"""

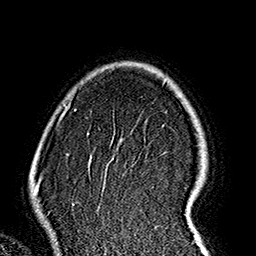
Breast MRI (dynamic contrast-enhanced), one axial slice. Position 124 of 160 along the scan axis. Cropped to one breast. Dynamic contrast-enhanced series, time point 2 of 7 at this slice position (early post-contrast). 1.5 T. TE 2.7 ms, TR 5.1 ms. 1 mm slice thickness. 256 × 256 image matrix, field of view 178 × 178 mm. Female patient.
Structures marked on this image (semi-automatically segmented with operator editing):
- enhancing-tissue mask used for the functional tumour volume (all voxels passing the contrast-enhancement thresholds inside the analysis volume; usually the tumour): bounding box <60,98,203,236> (left, top, right, bottom; pixels)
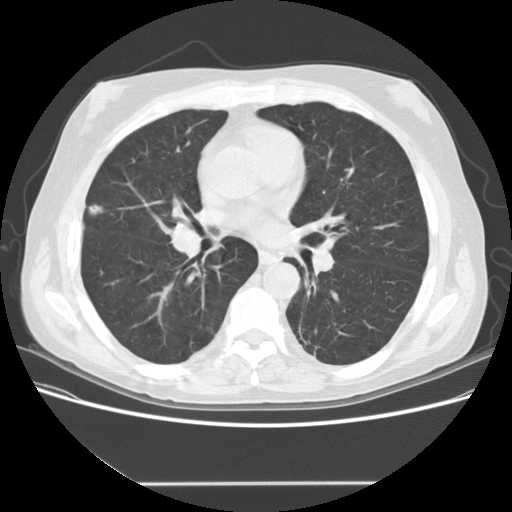
Low-dose screening chest CT, one axial slice; reconstruction kernel STANDARD; lung window (W 1500 / L -600 HU); 2.5 mm slice thickness; 512 × 512 image matrix.
Outlined on this slice (outlined manually by an expert reader):
- lesion 2 (tumor, upper lobe of right lung): bounding box (x1, y1, x2, y2) in pixels: (89, 205, 103, 215)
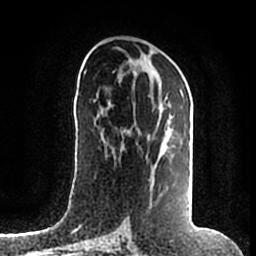
Breast MRI (dynamic contrast-enhanced), one axial slice. Position 90 of 200 along the scan axis. Cropped to one breast. Dynamic contrast-enhanced series, time point 2 of 7 at this slice position (early post-contrast). 1.5 T. TE 2.2 ms, TR 4.6 ms. 0.8 mm slice thickness. 256 × 256 image matrix, field of view 160 × 160 mm. Female patient.
Structures marked on this image (semi-automatic segmentation, software-assisted and operator-edited):
- enhancing-tissue mask used for the functional tumour volume (all voxels passing the contrast-enhancement thresholds inside the analysis volume; usually the tumour): bounding box [x1, y1, x2, y2] px = [113, 93, 192, 215]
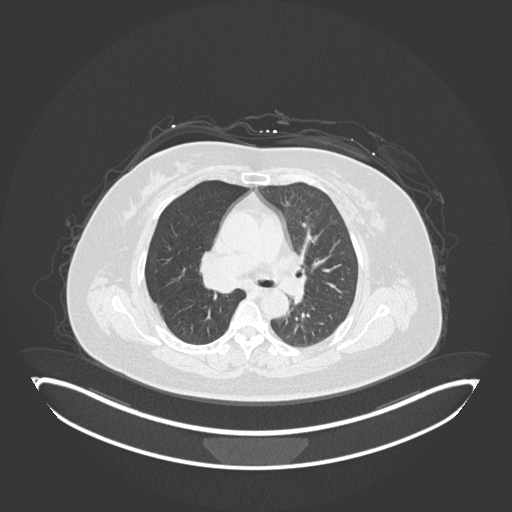
Chest CT, one axial slice; position 99 of 245 along the scan axis; lung window (W 1500 / L -600 HU); 1 mm slice thickness; 512 × 512 image matrix, field of view 500 × 500 mm. Patient: female, 60 years. From the clinical record (not read from this slice): clinical TNM (as recorded): T1c N0 M0; histopathological grade: G1-G2.
Annotated regions visible in this slice (rectangle marked by the reading radiologist):
- lung tumour (recorded histology: squamous cell carcinoma): bounding box [x1, y1, x2, y2] px = [203, 270, 242, 297]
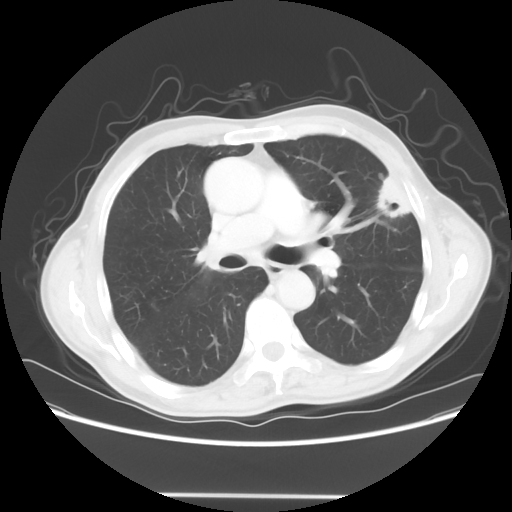
Chest CT, one axial slice. Slice 38 of 64 in the series (ordered by position). Reconstruction kernel STANDARD. Lung window (W 1500 / L -600 HU). 5 mm slice thickness. 512 × 512 image matrix, field of view 392 × 392 mm. Patient: male, 71 years. From the clinical record (not read from this slice): clinical TNM (as recorded): T1c N0 M0.
Structures marked on this image (bounding box drawn by a radiologist):
- lung tumour (recorded histology: adenocarcinoma): bounding box [x1, y1, x2, y2] px = [362, 167, 420, 230]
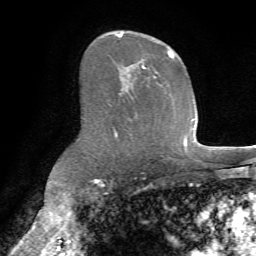
Breast MRI (dynamic contrast-enhanced), one axial slice. Position 43 of 72 along the scan axis. Cropped to one breast. Dynamic contrast-enhanced series, time point 2 of 7 at this slice position (early post-contrast). 1.5 T. TE 4.2 ms, TR 8.7 ms. 2.2 mm slice thickness. 256 × 256 image matrix, field of view 180 × 180 mm. Female patient.
Structures marked on this image (semi-automatic segmentation, software-assisted and operator-edited):
- enhancing-tissue mask used for the functional tumour volume (all voxels passing the contrast-enhancement thresholds inside the analysis volume; usually the tumour): bounding box (x1, y1, x2, y2) in pixels: (113, 31, 175, 69)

"""

Exercise objective:
Return all lines of the material above in which "STANDARD" occurs.

Output of the exercise:
Low-dose screening chest CT, one axial slice; reconstruction kernel STANDARD; lung window (W 1500 / L -600 HU); 2.5 mm slice thickness; 512 × 512 image matrix.
Chest CT, one axial slice. Slice 38 of 64 in the series (ordered by position). Reconstruction kernel STANDARD. Lung window (W 1500 / L -600 HU). 5 mm slice thickness. 512 × 512 image matrix, field of view 392 × 392 mm. Patient: male, 71 years. From the clinical record (not read from this slice): clinical TNM (as recorded): T1c N0 M0.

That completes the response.